Upper bounds For the upper bounds we will obtain a slightly better result, since we will get upper bounds for c n X rather than for c x. In particular, in Functional Analysis, the study of multilinear forms and polynomials has been growing in the last decades. Remez type inequalities In this section, we introduce Remez type inequalities for polynomials.

Facultad de Ciencias Exactas y Naturales. K K For example, for H a Hilbert space, the Lebesgue measure over S H is admissible, since the functions g m are constant functions that converge to the constant function g. To add the widget to iGoogle, click here. This question remains unanswered in the general case, but for centrally symmetric convex bodies the solution was given by K.

Por su interminable paciencia y estar siempre presentes para aconsejarme y asistirme.

## DESIGUALDADES CON VALOR ABSOLUTO – Casos 2 y 3

Note that for a finite dimensional space K d,this definition agrees with the standard definition of a polynomial on several variables, where a mapping P: Given a Banach space X, we denote its topological dual by X, the norm on the space by X or, when it is clear from context.

In the previous proof we only use from the Definition. Definition Given k N, a mapping P: Although, as mentioned before, finding these linear functions is not an easy task, it seems reasonable to assume that these linear functions have to be spread out in S X.

Arens [Ar] generalized this to k linear operators and R. In particular we prove that for the Schatten classes the optimal constant is 1.

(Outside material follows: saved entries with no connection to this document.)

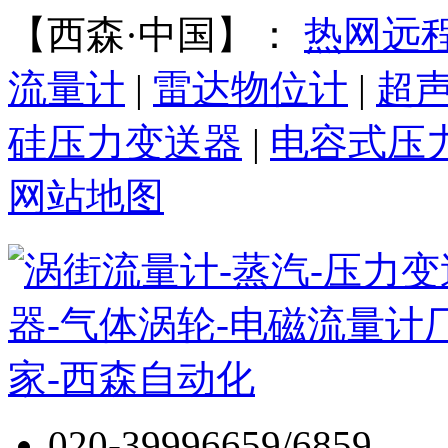
【西森·中国】：
热网远
流量计
|
雷达物位计
|
超
硅压力变送器
|
电容式压
网站地图
020-39996659/6859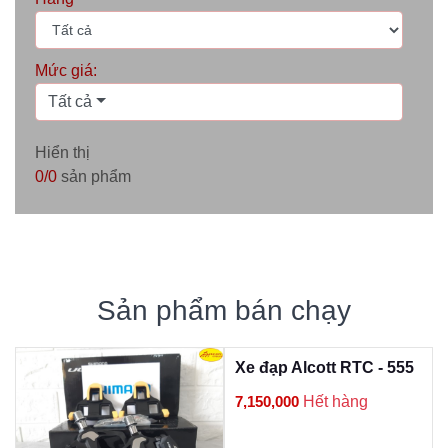
Mức giá:
Tất cả
Hiển thị
0/0
sản phẩm
Sản phẩm bán chạy
Xe đạp Alcott RTC - 555
7,150,000
Hết hàng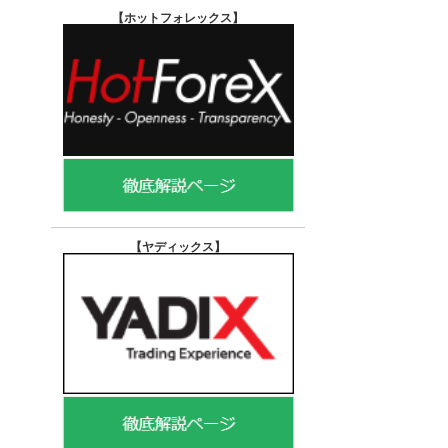
【ホットフォレックス
】
【ヤディックス
】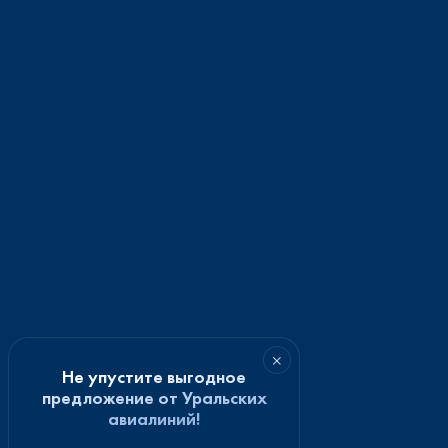
×
Не упустите выгодное
предложение от Уральских
авиалиний!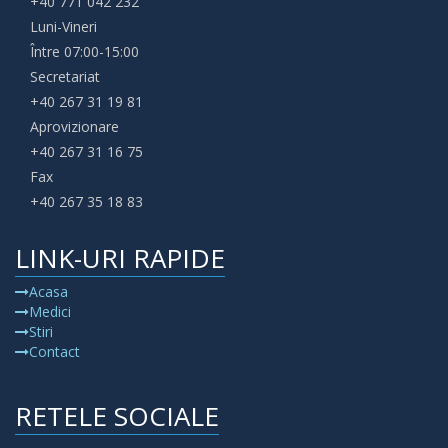
+40 771 042 232
Luni-Vineri
Între 07:00-15:00
Secretariat
+40 267 31 19 81
Aprovizionare
+40 267 31 16 75
Fax
+40 267 35 18 83
LINK-URI RAPIDE
Acasa
Medici
Stiri
Contact
RETELE SOCIALE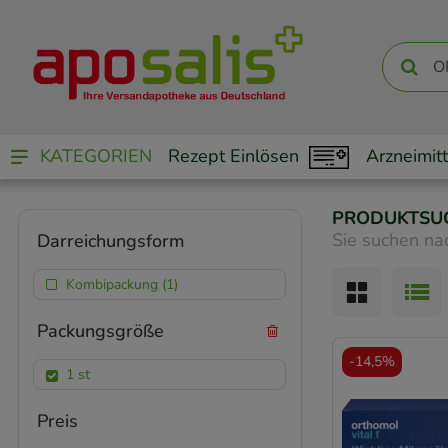
KATEGORIEN
Rezept Einlösen
Arzneimitt
PRODUKTSU
Sie suchen na
Darreichungsform
Kombipackung (1)
Packungsgröße
-
14,5%
1 st
Preis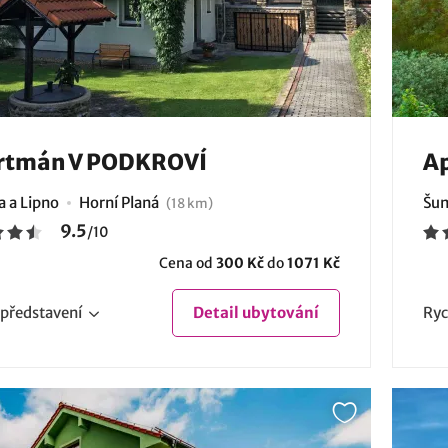
rtmán V PODKROVÍ
A
 a Lipno
Horní Planá
Šum
(18 km)
9.5
/
10
Cena od
300 Kč
do
1071 Kč
představení
Detail
ubytování
Ryc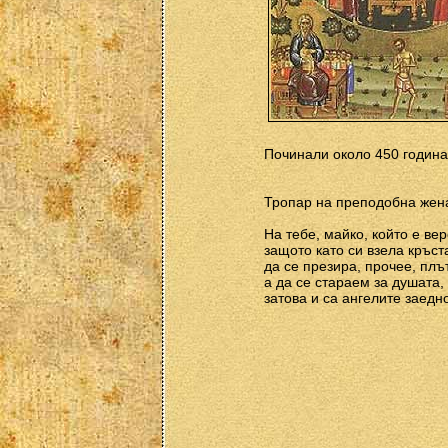
Починали около 450 година
Тропар на преподобна жена
На тебе, майко, който е вер
защото като си взела кръст
да се презира, прочее, плъ
а да се стараем за душата,
затова и са ангелите заедн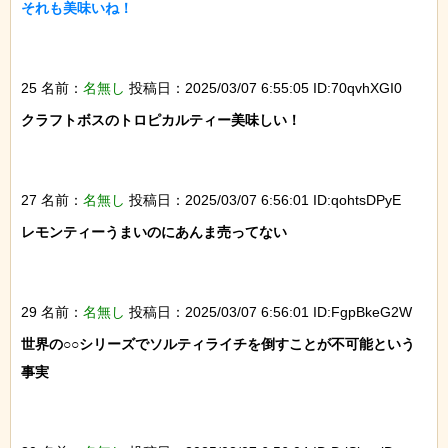
それも美味いね！

25 名前：
名無し
投稿日：2025/03/07 6:55:05 ID:70qvhXGI0
クラフトボスのトロピカルティー美味しい！

27 名前：
名無し
投稿日：2025/03/07 6:56:01 ID:qohtsDPyE
レモンティーうまいのにあんま売ってない

29 名前：
名無し
投稿日：2025/03/07 6:56:01 ID:FgpBkeG2W
世界の○○シリーズでソルティライチを倒すことが不可能という
事実
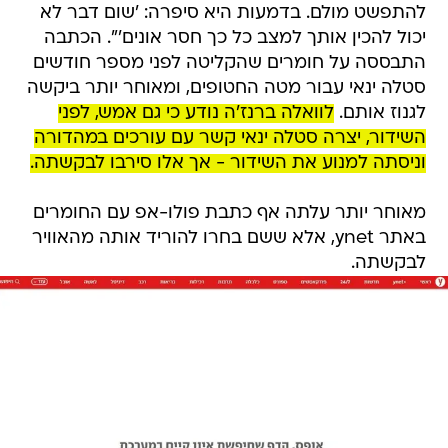
התבססה על חומרים שהקליטה לפני מספר חודשים
סטלה ינאי עבור מטה החטופים, ומאוחר יותר ביקשה
לגנוז אותם.
לוואלה ברנז'ה נודע כי גם אמש, לפני
השידור, יצרה סטלה ינאי קשר עם עורכים במהדורה
וניסתה למנוע את השידור - אך אלו סירבו לבקשתה.
מאוחר יותר עלתה אף כתבת פולו-אפ עם החומרים
באתר ynet, אלא ששם בחרו להוריד אותה מהאוויר
לבקשתה.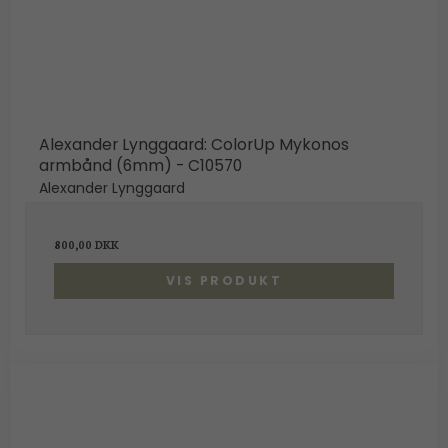
Alexander Lynggaard: ColorUp Mykonos
armbånd (6mm) - C10570
Alexander Lynggaard
800,00 DKK
VIS PRODUKT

Aplicamos las cotas inferiores obtenidas para el producto de polinomios al estudio de este problema y obtenemos condiciones suficientes para espacios de Banach complejos. Polarization constants of l d p desiguwldades spaces In this section we apply the method developed in the previous section, stated in Theorem. C d C, P not identically zero, is the geometric mean of P over the d-dimensional torus T d with respect to the Lebesgue measure: The following is the main result of this section and gives the asymptotic behaviour of the polarization constants c l d p k as d goes to infinity.

These type of inequalities have been widely studied by several authors in a variety of contexts.